§ **Material provided**
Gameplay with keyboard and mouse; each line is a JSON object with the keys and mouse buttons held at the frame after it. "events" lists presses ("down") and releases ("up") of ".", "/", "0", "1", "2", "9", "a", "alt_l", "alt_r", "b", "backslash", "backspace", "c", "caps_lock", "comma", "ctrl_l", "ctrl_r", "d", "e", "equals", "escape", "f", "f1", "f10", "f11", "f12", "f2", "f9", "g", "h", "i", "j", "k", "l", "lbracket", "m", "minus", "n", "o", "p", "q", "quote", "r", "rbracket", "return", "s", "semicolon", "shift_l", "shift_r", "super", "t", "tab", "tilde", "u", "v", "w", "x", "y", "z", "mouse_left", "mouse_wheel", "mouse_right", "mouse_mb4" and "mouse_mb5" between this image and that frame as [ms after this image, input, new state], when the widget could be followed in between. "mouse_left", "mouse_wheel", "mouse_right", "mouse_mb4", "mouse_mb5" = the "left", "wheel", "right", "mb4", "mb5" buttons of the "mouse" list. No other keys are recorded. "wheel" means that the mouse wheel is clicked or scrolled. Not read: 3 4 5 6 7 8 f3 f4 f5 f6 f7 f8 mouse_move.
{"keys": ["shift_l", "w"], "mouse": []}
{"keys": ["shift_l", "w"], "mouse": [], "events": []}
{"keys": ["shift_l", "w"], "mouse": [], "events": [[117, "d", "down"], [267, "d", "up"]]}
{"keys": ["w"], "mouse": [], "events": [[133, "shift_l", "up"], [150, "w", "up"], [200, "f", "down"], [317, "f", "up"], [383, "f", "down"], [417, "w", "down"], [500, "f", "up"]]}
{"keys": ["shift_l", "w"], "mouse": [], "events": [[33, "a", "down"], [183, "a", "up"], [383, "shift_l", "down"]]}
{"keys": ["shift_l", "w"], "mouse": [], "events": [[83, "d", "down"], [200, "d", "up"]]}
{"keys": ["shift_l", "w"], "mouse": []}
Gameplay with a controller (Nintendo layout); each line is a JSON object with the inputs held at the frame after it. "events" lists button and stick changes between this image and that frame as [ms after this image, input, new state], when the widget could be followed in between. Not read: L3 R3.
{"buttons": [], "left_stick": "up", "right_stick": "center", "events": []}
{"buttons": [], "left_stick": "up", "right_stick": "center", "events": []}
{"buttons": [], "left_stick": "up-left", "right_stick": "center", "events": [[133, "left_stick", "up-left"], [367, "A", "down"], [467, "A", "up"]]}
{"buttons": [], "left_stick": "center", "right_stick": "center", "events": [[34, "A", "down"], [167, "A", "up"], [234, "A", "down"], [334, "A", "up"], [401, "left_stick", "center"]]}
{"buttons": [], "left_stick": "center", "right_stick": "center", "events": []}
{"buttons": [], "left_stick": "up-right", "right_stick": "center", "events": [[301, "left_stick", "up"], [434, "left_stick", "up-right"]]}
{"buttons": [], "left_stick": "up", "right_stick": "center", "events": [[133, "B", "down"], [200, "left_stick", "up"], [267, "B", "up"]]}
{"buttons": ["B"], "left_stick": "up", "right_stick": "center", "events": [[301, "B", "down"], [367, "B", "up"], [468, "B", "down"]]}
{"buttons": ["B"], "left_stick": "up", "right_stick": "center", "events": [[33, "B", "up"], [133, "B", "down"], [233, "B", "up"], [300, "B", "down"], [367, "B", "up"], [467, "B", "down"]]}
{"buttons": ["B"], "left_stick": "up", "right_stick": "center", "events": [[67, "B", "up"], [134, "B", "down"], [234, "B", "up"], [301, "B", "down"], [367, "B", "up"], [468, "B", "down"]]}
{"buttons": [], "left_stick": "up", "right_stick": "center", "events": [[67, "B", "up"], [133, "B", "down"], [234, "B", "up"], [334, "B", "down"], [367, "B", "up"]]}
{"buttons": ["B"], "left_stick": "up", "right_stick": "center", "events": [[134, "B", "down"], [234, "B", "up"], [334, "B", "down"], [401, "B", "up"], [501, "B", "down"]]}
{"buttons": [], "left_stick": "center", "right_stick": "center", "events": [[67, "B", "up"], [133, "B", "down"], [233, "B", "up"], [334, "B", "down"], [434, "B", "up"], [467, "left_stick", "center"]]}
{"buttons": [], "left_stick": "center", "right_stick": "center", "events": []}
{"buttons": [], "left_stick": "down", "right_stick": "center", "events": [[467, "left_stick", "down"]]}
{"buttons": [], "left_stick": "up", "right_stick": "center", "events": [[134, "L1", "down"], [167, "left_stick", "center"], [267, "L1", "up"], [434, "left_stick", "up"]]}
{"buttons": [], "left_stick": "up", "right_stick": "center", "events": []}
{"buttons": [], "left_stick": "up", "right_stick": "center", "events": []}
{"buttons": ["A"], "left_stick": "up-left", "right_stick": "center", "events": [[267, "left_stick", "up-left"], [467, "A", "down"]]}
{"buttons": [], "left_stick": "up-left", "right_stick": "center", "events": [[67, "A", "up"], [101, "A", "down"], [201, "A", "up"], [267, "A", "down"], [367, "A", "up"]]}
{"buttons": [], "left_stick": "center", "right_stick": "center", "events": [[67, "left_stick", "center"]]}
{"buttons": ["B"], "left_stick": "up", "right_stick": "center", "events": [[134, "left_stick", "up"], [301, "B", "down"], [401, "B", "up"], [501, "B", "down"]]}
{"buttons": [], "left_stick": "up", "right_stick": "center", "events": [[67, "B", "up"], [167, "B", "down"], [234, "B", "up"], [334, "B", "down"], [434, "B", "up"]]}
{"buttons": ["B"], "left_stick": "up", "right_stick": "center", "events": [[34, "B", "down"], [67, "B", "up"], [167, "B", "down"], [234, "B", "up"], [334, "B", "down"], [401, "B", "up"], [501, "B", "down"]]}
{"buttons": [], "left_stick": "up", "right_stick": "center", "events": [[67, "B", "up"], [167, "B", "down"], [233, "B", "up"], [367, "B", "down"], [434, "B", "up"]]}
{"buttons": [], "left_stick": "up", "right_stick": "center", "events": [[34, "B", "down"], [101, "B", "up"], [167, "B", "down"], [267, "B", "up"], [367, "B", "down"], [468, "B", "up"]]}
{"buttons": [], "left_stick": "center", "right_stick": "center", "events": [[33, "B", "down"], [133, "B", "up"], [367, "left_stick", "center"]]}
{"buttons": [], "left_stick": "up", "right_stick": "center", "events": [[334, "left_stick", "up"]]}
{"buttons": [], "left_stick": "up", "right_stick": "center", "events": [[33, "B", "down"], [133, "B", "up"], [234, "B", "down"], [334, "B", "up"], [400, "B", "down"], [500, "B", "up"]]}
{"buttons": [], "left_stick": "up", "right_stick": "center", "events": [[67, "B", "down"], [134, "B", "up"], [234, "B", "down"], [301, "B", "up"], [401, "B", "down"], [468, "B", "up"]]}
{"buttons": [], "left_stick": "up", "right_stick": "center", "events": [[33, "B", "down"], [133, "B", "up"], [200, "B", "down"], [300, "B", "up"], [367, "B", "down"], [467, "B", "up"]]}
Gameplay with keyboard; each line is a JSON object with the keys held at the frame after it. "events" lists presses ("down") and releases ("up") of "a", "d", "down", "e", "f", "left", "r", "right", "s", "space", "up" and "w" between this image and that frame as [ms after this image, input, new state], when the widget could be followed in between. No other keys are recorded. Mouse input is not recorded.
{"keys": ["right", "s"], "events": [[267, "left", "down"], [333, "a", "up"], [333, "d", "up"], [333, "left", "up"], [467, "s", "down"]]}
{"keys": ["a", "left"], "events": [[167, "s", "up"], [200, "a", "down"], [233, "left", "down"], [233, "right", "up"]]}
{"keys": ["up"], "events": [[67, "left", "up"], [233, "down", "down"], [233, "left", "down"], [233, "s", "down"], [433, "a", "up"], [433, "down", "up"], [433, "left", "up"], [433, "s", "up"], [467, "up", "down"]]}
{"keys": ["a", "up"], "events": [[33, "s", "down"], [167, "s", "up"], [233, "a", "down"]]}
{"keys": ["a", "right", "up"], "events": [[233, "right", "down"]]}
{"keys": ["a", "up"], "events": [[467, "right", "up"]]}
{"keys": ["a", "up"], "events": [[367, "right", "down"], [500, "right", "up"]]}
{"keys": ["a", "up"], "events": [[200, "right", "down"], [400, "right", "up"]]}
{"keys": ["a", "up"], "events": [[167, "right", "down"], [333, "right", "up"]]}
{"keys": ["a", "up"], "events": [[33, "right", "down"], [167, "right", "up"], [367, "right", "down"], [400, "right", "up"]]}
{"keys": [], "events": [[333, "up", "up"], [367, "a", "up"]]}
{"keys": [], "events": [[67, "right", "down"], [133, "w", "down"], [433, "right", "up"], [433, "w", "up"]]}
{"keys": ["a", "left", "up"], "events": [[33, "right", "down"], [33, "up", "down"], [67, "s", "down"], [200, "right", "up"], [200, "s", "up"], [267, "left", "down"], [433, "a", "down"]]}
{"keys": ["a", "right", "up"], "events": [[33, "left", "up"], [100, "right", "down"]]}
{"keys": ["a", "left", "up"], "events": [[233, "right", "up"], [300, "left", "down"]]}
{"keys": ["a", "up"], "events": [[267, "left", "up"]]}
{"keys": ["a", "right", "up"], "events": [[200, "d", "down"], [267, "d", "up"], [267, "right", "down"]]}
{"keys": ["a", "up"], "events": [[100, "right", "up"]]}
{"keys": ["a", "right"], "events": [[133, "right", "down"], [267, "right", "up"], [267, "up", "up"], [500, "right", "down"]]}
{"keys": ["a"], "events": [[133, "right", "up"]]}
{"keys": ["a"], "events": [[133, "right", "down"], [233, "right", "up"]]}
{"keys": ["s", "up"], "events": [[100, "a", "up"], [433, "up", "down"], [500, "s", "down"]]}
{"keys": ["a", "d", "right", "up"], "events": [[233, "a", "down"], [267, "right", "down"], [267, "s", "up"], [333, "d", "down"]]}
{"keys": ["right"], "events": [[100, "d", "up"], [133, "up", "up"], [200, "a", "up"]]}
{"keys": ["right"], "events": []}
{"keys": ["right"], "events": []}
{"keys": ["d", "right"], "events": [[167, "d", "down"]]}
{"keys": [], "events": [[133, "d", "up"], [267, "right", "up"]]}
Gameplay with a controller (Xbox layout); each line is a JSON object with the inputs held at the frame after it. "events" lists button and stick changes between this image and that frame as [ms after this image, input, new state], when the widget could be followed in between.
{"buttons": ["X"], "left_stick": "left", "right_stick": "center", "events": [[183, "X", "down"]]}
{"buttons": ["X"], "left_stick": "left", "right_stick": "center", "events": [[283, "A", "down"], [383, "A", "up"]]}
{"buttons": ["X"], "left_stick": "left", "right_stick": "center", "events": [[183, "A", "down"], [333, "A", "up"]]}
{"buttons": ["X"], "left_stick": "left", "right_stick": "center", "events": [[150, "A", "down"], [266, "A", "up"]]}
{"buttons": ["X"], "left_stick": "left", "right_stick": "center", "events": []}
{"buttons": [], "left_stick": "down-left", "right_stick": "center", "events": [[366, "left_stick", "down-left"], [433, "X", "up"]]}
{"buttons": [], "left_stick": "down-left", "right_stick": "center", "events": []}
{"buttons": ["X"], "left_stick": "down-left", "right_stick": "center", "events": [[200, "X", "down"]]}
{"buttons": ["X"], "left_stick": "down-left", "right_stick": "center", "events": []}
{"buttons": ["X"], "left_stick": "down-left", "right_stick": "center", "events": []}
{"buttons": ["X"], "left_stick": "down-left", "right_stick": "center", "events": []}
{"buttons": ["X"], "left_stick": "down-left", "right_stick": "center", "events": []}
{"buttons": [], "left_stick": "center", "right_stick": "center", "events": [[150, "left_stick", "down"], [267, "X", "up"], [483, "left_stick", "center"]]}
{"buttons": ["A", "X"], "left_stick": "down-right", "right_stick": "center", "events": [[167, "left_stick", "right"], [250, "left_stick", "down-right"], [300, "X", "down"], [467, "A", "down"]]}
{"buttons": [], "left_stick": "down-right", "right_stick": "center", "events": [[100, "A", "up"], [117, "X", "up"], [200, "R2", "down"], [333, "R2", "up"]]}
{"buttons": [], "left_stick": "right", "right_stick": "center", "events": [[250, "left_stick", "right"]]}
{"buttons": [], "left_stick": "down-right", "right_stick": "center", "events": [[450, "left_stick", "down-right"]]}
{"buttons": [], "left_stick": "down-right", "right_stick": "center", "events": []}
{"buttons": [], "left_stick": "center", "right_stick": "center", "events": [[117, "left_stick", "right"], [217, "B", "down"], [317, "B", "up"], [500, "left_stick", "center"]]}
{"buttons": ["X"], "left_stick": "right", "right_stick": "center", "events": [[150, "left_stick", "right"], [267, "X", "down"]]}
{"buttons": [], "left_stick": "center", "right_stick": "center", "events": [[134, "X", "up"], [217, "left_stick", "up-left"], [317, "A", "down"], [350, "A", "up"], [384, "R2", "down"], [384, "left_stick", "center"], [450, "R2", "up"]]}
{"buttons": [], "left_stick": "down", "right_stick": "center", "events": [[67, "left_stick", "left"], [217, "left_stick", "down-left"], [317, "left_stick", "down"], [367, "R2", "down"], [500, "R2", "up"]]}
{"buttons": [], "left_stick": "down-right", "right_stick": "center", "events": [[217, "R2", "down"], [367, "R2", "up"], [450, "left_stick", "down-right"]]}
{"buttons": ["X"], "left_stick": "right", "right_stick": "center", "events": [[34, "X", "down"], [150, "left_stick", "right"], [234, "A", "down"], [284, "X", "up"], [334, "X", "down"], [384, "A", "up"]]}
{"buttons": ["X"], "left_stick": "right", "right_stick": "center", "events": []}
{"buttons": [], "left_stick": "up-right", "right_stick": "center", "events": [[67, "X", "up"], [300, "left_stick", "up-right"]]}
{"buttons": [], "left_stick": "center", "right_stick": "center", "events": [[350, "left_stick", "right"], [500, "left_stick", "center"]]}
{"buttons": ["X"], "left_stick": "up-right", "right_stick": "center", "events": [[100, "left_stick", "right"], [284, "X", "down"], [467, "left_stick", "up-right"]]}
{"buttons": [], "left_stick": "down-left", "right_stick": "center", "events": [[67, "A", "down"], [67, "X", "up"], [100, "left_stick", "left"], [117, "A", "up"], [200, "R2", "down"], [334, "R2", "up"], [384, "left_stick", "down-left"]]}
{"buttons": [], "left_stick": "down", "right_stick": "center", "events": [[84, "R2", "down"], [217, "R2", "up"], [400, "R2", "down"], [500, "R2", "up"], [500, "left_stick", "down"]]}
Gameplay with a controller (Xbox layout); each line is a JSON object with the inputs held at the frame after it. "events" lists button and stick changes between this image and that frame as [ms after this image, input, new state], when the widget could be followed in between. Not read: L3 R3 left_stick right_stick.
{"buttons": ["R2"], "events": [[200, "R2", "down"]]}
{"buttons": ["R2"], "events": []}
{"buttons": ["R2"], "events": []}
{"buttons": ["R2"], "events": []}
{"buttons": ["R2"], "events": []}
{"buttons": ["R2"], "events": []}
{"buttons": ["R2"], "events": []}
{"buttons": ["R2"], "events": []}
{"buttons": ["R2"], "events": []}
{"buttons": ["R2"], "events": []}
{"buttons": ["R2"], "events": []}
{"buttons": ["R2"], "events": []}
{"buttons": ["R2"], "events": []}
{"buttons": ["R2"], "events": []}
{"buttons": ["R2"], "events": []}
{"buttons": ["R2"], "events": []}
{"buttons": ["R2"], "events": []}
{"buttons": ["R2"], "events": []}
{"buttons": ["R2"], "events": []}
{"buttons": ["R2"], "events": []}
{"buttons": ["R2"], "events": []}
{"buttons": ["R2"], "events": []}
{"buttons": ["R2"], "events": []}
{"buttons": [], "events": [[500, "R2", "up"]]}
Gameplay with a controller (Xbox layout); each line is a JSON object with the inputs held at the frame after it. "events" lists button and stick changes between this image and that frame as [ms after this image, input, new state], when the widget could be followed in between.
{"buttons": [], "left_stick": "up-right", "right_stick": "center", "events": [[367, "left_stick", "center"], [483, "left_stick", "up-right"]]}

§ **Problem**
Extract every line above containing the word "presses".

§ **Solution**
Gameplay with keyboard and mouse; each line is a JSON object with the keys and mouse buttons held at the frame after it. "events" lists presses ("down") and releases ("up") of ".", "/", "0", "1", "2", "9", "a", "alt_l", "alt_r", "b", "backslash", "backspace", "c", "caps_lock", "comma", "ctrl_l", "ctrl_r", "d", "e", "equals", "escape", "f", "f1", "f10", "f11", "f12", "f2", "f9", "g", "h", "i", "j", "k", "l", "lbracket", "m", "minus", "n", "o", "p", "q", "quote", "r", "rbracket", "return", "s", "semicolon", "shift_l", "shift_r", "super", "t", "tab", "tilde", "u", "v", "w", "x", "y", "z", "mouse_left", "mouse_wheel", "mouse_right", "mouse_mb4" and "mouse_mb5" between this image and that frame as [ms after this image, input, new state], when the widget could be followed in between. "mouse_left", "mouse_wheel", "mouse_right", "mouse_mb4", "mouse_mb5" = the "left", "wheel", "right", "mb4", "mb5" buttons of the "mouse" list. No other keys are recorded. "wheel" means that the mouse wheel is clicked or scrolled. Not read: 3 4 5 6 7 8 f3 f4 f5 f6 f7 f8 mouse_move.
Gameplay with keyboard; each line is a JSON object with the keys held at the frame after it. "events" lists presses ("down") and releases ("up") of "a", "d", "down", "e", "f", "left", "r", "right", "s", "space", "up" and "w" between this image and that frame as [ms after this image, input, new state], when the widget could be followed in between. No other keys are recorded. Mouse input is not recorded.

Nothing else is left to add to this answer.